In the instance of China, the greatest damage would be lose of the one thing most holding the economy together - and that is the reputation of the American dollar and stability of the American economy. That would vanish, and so would our economy.
Otherwise, within weeks every retailer in the USA would be closing for lack of inventory. There are not idle USA factories to just turn back on. Already suffering, those retailers would quickly go defunct and defaulting on their business loans - plus the massive layoffs those would cause - and the other residual unemployment that followed.
T-note sales would go flat, causing a rapid increase in interest rates, just as there would be a rapid increasing in inflation, shattering people's savings and retirement funds. The radical increases in inflation, unemployment and interest rates would devastate the housing and real estate markets, shattering the banking and financial industries.
Oil would go off the dollar standard, another permanent devastating consequence to the value of the dollar.

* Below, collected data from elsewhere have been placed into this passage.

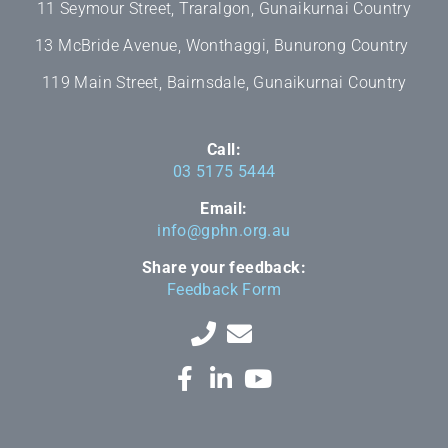
11 Seymour Street, Traralgon, Gunaikurnai Country
13 McBride Avenue, Wonthaggi, Bunurong Country
119 Main Street, Bairnsdale, Gunaikurnai Country
Call:
03 5175 5444
Email:
info@gphn.org.au
Share your feedback:
Feedback Form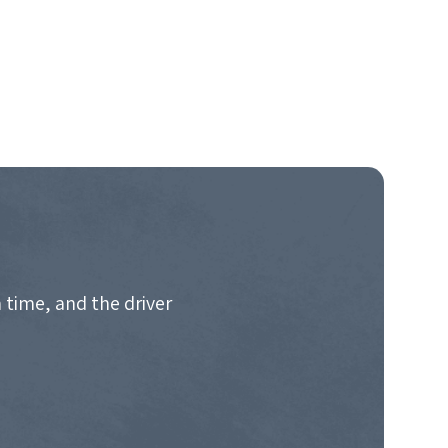
 time, and the driver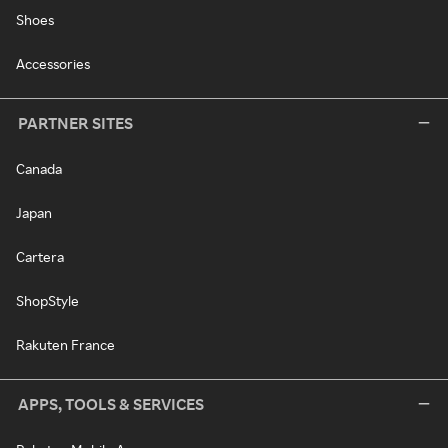
Shoes
Accessories
PARTNER SITES
Canada
Japan
Cartera
ShopStyle
Rakuten France
APPS, TOOLS & SERVICES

China, of course, would seize all American assets in China, such as the 15 GM factories built with bailout money (13 USA auto factories closed) and GM all but instantly back in bankruptcy - since GM now sells more vehicles in China than the USA.

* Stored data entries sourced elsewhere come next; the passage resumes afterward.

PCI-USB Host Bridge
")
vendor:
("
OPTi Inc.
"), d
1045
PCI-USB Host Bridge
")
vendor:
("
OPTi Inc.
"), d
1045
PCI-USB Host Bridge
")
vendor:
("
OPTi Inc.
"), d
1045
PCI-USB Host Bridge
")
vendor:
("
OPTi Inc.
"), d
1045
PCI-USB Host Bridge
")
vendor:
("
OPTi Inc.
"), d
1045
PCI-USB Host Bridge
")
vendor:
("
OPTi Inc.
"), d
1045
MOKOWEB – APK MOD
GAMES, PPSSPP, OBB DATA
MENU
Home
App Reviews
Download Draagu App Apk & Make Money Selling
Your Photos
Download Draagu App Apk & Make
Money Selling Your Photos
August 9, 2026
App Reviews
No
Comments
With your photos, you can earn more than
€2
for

The stockmarket would crash.
Overall, the result would not be a depressive, but massive inflation where money became all but worthless.

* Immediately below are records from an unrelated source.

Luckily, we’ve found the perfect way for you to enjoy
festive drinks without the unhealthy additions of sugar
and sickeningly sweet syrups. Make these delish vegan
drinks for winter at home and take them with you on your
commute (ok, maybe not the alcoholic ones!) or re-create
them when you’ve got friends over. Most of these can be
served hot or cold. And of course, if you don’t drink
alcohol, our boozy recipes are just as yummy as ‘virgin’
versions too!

China is manufacturing self sufficient. The USA is manufacturing dependent. China would be harmed, but China being a totalitarian society familiar with hardship would survive. The USA would be shattered and still another effect would be the country going radically to the left and socialism as people tried to use government to get a piece of the radically shrinking pie. Investment money would flee the USA.
Declaring we would not honor debts to China as a winning strategy is unbelievably naïve.